Long story short: sometimes, it is the data.

This whole process was some of the most fun I’ve had at work this month! I love it when the different layers (specs, JS APIs, JS hosts, CLDR data, bugs, messiness) fall into place. Localisation and internationalisation take a lot of material effort, so diving into it makes me appreciate it much more.

In this case, I am also fond of our team’s past decisions. We had the tests in place, and had already gone into the ICU/CLDR rabbit hole a year ago, filing the Chrome bug. This was both a time-saver, and brought a smile to my face.

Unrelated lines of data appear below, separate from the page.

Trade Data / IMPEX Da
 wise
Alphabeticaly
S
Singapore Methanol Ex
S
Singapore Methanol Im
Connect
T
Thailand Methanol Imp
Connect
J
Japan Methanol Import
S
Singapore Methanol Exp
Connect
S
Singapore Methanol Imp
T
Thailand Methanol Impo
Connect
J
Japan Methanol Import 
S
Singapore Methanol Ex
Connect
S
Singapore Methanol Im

I hope I managed to impart at least a glimpse of that fun to you, and that you found something interesting here.

I’ll be happy to discuss this post and any linked resources!

Appendix: When this method of getting months goes wrong

As mentioned many paragraphs ago, our implementation at work goes through a Date object’s toLocaleString to get the array of months.

However, because the formatting happens in the context of a date, languages with different cases might inflect the month.

When running this function for Greek, we get the following:

> console.log(getArrayOfMonths('el-GR'));

[
  'Ιανουαρίου',  'Φεβρουαρίου',
  'Μαρτίου',     'Απριλίου',
  'Μαΐου',       'Ιουνίου',
  'Ιουλίου',     'Αυγούστου',
  'Σεπτεμβρίου', 'Οκτωβρίου',
  'Νοεμβρίου',   'Δεκεμβρίου'
]

All of these months are in the genitive case (denoting possession). This is the equivalent of saying “x of January”, “y of February” and so on in English. In our site, we use this function in the context of birthdays, so it ends up being ok! If, however, we wanted to only list the months, it would technically be wrong (we’d need the nominative case). Make sure to test for your use-case, and beware of tutorials only assuming English language rules.

I am not certain how I would go about listing the months in the nominative, at least with the Date object. Intl has a draft (Stage 3) family of APIs called Intl.DisplayNames that “enables the consistent translation of language, region and script display names”. Would something similar for month names be desirable? I’m not sure! Let me know if you know of an approach.